=== GIVEN INFORMATION ===
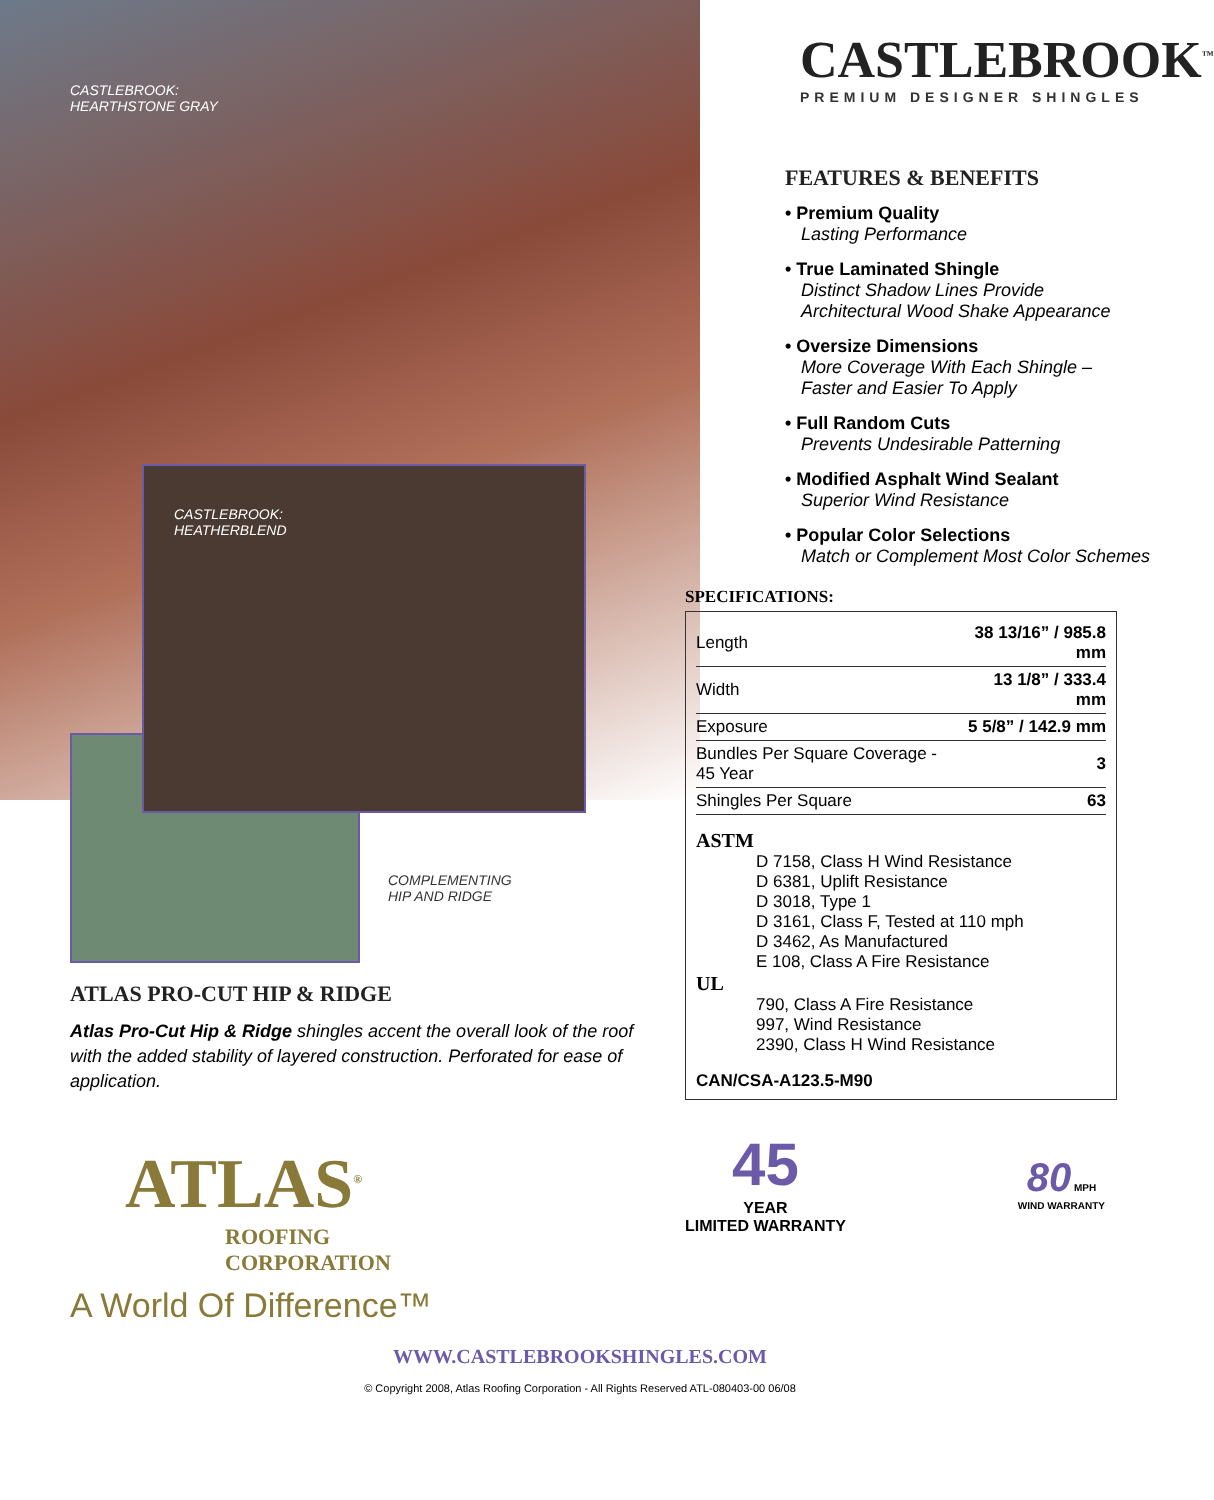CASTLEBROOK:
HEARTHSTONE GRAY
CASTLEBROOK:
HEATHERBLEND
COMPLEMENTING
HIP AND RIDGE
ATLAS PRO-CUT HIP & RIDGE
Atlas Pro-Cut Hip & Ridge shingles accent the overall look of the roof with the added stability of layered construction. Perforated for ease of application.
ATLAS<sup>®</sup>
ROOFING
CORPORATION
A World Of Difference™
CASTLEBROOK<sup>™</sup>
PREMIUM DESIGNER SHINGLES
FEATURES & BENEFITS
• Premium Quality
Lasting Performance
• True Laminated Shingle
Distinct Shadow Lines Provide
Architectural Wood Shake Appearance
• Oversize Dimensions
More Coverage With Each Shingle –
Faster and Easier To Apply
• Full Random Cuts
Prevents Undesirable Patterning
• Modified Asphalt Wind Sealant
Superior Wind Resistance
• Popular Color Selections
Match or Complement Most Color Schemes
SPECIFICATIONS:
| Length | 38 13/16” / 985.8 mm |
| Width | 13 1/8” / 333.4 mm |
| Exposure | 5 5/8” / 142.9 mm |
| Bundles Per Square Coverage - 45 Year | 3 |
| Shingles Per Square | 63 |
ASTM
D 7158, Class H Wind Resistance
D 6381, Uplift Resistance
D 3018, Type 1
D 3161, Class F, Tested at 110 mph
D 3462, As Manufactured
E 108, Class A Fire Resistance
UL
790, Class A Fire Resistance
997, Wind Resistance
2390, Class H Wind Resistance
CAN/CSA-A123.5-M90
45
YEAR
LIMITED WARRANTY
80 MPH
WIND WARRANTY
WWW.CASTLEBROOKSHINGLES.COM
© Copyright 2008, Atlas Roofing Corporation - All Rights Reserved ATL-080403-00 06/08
===
TASK STATEMENT:
Output the data exactly. Leave every picture out.

EXERCISE RESPONSE:
CASTLEBROOK:
HEARTHSTONE GRAY
CASTLEBROOK:
HEATHERBLEND
COMPLEMENTING
HIP AND RIDGE
ATLAS PRO-CUT HIP & RIDGE
Atlas Pro-Cut Hip & Ridge shingles accent the overall look of the roof with the added stability of layered construction. Perforated for ease of application.
ATLAS<sup>®</sup>
ROOFING
CORPORATION
A World Of Difference™
CASTLEBROOK<sup>™</sup>
PREMIUM DESIGNER SHINGLES
FEATURES & BENEFITS
• Premium Quality
Lasting Performance
• True Laminated Shingle
Distinct Shadow Lines Provide
Architectural Wood Shake Appearance
• Oversize Dimensions
More Coverage With Each Shingle –
Faster and Easier To Apply
• Full Random Cuts
Prevents Undesirable Patterning
• Modified Asphalt Wind Sealant
Superior Wind Resistance
• Popular Color Selections
Match or Complement Most Color Schemes
SPECIFICATIONS:
| Length | 38 13/16” / 985.8 mm |
| Width | 13 1/8” / 333.4 mm |
| Exposure | 5 5/8” / 142.9 mm |
| Bundles Per Square Coverage - 45 Year | 3 |
| Shingles Per Square | 63 |
ASTM
D 7158, Class H Wind Resistance
D 6381, Uplift Resistance
D 3018, Type 1
D 3161, Class F, Tested at 110 mph
D 3462, As Manufactured
E 108, Class A Fire Resistance
UL
790, Class A Fire Resistance
997, Wind Resistance
2390, Class H Wind Resistance
CAN/CSA-A123.5-M90
45
YEAR
LIMITED WARRANTY
80 MPH
WIND WARRANTY
WWW.CASTLEBROOKSHINGLES.COM
© Copyright 2008, Atlas Roofing Corporation - All Rights Reserved ATL-080403-00 06/08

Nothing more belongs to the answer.